There are at least 48 people infected with the Zika virus. Nearly all -- except in the sexually transmitted case mentioned above -- are believed to have been contracted outside of the U.S.
Those infected are spread across 12 states, though the most cases have been found in Texas, with eight reported cases in that state.
Additionally, in Puerto Rico, where the ongoing Zika virus transmission is occurring, there are at least 20 people confirmed infected with the virus.
What Does the Virus Do?
Common symptoms of the Zika virus include fever, rash, joint pain and conjunctivitis, according to the CDC. Approximately one in five people infected with the virus show symptoms.
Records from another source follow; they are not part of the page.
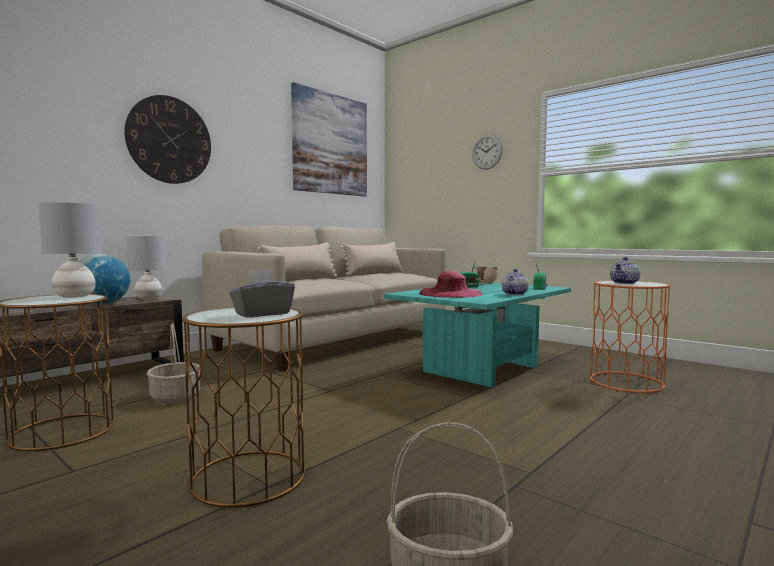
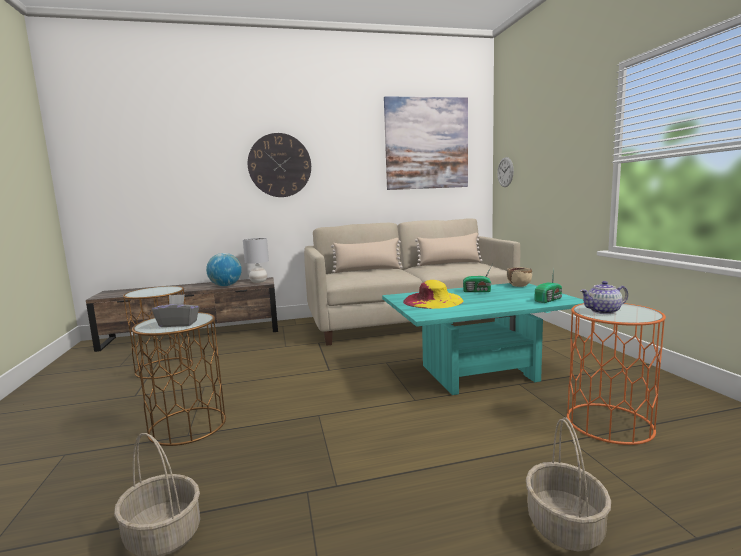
camera: 35 degrees right, 5 degrees up
(73, 296) = (167, 289): grey table lamp -> none
(176, 397) = (241, 355): basket -> basket (565, 527)
(450, 293) = (433, 301): pink hat -> yellow hat
(487, 152) = (569, 137): wall clock -> wall clock (505, 172)
(514, 294) = (488, 308): teapot -> none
Severe complications from the virus that require hospitalization are rare, according to the CDC.
The virus has also been associated with a rise of microcephaly birth defects in which an infant is born with an abnormally small head, which can cause significant developmental delays.
The CDC is also investigating if a rare paralysis syndrome called Guillain-Barre is related to the virus. The syndrome is an immunological reaction that can also occur after other viral or bacterial infections.